── Materials provided ──

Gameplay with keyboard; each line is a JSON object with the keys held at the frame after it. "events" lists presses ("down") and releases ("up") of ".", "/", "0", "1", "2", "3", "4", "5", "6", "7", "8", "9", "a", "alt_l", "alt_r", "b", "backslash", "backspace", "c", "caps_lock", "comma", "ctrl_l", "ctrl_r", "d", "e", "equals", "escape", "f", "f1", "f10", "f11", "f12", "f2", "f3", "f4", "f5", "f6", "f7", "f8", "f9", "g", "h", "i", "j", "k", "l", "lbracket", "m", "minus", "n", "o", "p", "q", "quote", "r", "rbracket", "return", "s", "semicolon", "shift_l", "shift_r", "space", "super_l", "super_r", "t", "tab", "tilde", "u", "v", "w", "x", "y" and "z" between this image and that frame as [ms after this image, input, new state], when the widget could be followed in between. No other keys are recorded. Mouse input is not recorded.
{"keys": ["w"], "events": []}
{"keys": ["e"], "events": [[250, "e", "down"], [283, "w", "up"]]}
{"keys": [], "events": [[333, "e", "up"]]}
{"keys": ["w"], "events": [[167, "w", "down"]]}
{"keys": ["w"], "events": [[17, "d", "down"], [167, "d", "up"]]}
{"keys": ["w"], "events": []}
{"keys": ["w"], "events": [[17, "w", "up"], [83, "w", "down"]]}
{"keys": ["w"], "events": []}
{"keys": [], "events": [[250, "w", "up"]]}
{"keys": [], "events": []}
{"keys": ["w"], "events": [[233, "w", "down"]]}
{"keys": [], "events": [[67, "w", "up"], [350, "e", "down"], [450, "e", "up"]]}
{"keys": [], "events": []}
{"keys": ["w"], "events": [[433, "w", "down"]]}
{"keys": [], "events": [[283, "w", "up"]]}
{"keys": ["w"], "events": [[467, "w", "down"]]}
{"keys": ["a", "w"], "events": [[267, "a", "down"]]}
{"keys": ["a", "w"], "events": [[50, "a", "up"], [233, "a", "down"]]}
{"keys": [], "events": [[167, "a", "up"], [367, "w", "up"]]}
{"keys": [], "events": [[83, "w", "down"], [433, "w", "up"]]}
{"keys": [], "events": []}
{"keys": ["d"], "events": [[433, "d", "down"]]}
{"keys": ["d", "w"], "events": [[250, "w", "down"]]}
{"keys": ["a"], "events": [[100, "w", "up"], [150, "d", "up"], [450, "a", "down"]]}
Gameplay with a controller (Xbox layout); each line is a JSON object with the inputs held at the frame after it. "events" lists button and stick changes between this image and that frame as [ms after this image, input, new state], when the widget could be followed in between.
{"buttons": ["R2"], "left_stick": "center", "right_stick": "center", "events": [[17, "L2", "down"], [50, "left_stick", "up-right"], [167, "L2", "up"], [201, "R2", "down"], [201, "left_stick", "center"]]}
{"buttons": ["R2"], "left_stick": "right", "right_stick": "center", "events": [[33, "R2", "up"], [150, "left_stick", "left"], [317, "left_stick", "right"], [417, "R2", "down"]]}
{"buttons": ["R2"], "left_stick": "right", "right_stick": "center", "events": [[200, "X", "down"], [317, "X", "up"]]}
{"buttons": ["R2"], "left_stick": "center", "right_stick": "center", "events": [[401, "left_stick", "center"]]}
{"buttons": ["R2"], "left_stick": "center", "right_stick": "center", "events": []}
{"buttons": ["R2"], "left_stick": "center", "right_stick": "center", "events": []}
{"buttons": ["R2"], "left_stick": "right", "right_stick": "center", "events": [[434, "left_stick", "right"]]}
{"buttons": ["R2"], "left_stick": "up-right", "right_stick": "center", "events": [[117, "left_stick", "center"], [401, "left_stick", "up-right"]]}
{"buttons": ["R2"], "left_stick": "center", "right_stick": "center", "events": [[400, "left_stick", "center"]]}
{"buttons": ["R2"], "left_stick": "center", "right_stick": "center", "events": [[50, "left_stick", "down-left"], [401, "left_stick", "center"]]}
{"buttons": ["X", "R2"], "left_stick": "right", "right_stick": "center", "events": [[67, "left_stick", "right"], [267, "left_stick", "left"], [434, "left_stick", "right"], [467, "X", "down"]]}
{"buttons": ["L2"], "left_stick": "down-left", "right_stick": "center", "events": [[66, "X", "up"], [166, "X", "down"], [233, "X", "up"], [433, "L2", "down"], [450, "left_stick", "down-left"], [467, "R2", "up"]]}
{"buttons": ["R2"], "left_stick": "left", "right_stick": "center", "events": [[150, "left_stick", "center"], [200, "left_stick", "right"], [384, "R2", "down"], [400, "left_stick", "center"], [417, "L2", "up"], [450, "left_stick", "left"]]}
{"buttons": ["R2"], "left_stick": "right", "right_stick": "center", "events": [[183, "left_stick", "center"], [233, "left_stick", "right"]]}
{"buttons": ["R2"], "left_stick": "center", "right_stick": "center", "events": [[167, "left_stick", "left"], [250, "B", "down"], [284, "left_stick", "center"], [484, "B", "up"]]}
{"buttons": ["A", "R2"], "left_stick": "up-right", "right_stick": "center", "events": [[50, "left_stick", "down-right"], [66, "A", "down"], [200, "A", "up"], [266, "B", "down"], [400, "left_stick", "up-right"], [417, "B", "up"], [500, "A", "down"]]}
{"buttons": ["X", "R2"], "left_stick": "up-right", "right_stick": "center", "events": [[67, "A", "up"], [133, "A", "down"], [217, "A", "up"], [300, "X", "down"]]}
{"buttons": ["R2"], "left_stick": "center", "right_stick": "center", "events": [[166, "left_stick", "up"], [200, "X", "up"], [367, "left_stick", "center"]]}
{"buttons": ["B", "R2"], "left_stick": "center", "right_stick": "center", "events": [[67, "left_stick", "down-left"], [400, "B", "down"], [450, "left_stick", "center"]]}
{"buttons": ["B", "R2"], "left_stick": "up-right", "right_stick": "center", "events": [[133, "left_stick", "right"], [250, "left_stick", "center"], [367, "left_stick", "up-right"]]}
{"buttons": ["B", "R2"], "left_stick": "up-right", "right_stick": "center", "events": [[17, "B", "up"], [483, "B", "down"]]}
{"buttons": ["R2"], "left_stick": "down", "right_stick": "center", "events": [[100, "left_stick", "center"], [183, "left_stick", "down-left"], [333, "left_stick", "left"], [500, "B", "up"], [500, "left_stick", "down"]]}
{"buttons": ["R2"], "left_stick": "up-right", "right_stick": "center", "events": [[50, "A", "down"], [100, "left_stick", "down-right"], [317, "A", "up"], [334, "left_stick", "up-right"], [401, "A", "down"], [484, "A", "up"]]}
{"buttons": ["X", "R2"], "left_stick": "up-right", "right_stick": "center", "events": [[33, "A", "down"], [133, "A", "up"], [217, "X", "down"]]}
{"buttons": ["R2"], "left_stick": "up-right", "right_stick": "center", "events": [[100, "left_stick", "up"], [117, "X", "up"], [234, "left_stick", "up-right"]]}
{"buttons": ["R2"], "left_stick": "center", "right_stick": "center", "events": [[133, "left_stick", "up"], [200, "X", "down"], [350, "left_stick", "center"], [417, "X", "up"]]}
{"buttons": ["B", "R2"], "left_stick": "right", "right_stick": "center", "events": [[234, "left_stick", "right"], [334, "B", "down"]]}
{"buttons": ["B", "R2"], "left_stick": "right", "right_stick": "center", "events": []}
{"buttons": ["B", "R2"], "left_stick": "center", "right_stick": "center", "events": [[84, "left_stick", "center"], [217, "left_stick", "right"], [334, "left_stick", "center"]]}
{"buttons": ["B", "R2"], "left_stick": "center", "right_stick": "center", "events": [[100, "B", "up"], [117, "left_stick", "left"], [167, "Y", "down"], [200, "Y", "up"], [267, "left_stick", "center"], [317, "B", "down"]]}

───

→ Requirement:
In the data above, tally the lines holding "each" and answer with the figure only.

→ Solution below:
2